The next feature that Miller decided
made up these utopian communes were personal interaction. Personal interaction
is a large part of the commune within
Cowgirls. The women want sexual liberation, and they have “personal
interaction at a level deeper than that of, say, a street in suburbia” (Miller
xxiii). The personal interaction on the Rubber Rose, after pushing all the men
off the ranch, creates the liberation that society has taken away from women in
the greater part of the fifties to the seventies. All the women end up
copulating with one another, even though “there’s not a queer among ‘em” because
ultimately, “it’s just a nice, natural thing to do” (Robbins 158). This quote,
said by Bonanza Jellybean, “the lead cowgirl on the ranch, and another of
Sissy’s lovers, gives this perspective an overt feminist slant” by implying that
the women are “bisexual, “New Age” cowgirls” (Macfarlane 213). Macfarlane also
implies that the sexual fluidity of the women “explores the feminist assertions
of the early ‘70’s” (Macfarlane 213). The women’s ability to gain control of
their bodies through a personal closeness creates a safe haven where women are
not bound by the patriarchy’s rules of how a woman should use her body, which
more often than not would be by pleasure for men or by utility of creation. Just
as one of the characters, Delores Del Ruby says, women have “got to control and
escape their biological roles, they’ve got to free themselves from motherhood”

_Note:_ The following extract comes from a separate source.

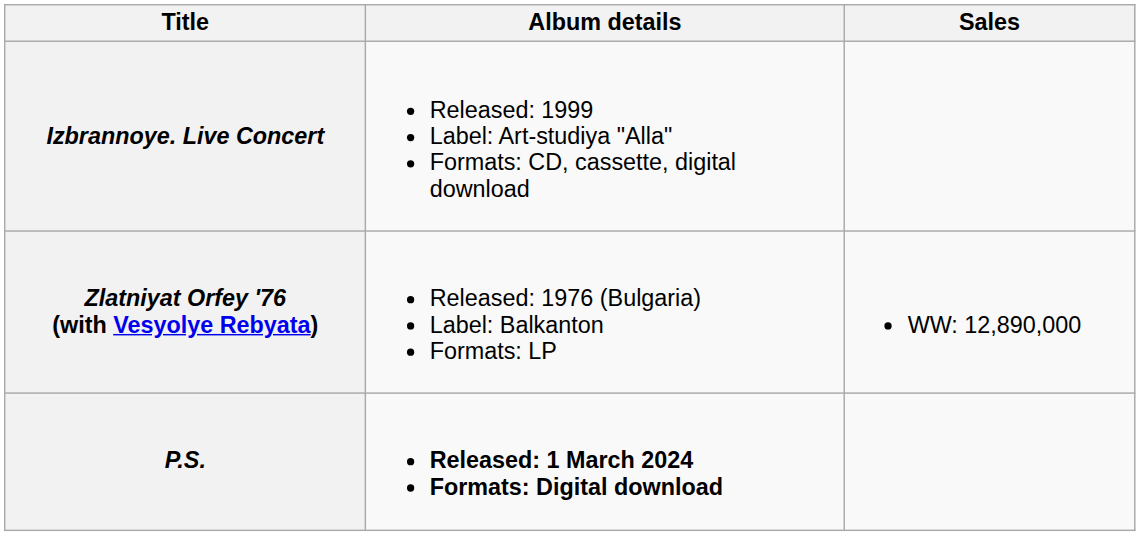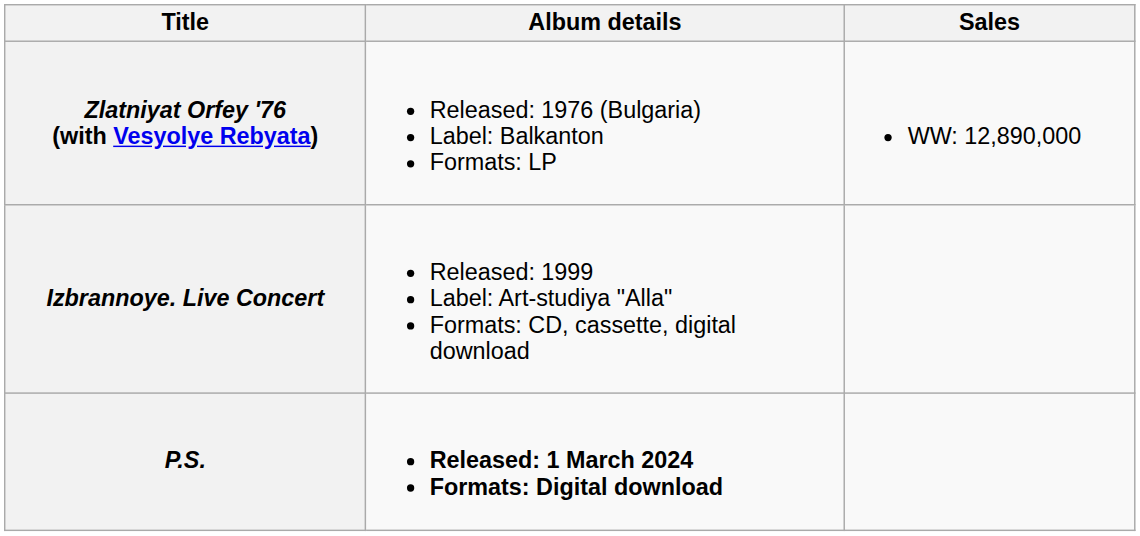rows swapped: Zlatniyat Orfey '76 (with Vesyolye Rebyata) <-> Izbrannoye. Live Concert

(Robbins 176-177). The Rubber Rose Ranch then creates a place where personal
interaction is the basis for their society, it builds trust and creates a place
that is significantly different than the women’s role in the dominant society
and gives them the chance to control their sexual freedom.
Lastly, the women are able to
financially support themselves by all working together as equal ranch hands.
Jellybean tells Sissy that “we’ve got our goats out to pasture and we’ve
been busy putting in the garden” (176). Their ranch gives the women a chance to
gain control of equal roles and remain financially stable. They “have their
brown rice and bean sprouts,” later on, and create “communal configuration”
(Macfarlane 215). Together they create a place outside of society, within the
gates of their ranch, where they aren’t confined by gender specific roles. The
Rubber Rose Ranch becomes a counter-culture commune, where the ranchers that run
it are sexually liberated, financially stable, and able to step outside the
boundaries of standards that have been created by society. Robbins, already
considered a counterculture writer, creates a text where he is able to display
an equal feminist society outside the capitalistic, patriarchal one where women
can finally “grow up to be a cowgirl” because they “ought to be able to do it,
or else this world ain’t worth living in” (Robbins 132). This creation of the
commune in Cowgirls is similar to the
many hippie communes created within the sixties and seventies, as Miller
discusses, and a time when Robbins dominantly wrote in. In the end, the women go
public, and the government destroys their perfect commune, in a move that shows
just how dangerous perfect communes can become when they get it right because
they become a chance at liberation that the government doesn’t always want their
societal members to realize. Works Cited MacFarlane, Scott.
The Hippie Narrative: A Literary Perspective on the Counterculture.
Jefferson: Mcfarland & Company, Inc., Publishers. Print. Miller, Timothy.
The 60’s Communes: Hippies and Beyond. Syracuse: Syracuse University Press, 2015. Print. Robbins, Tom. Even
Cowgirls Get the Blues. New York: Bantam Books, 1976. Print. Taylor, Stephanie Abigail.
Expunging Father Time: The Search for
Temporal Transcendence in the Novels of Aldous Huxley and Tom Robbins.
2009. Liberty University, Master’s Thesis.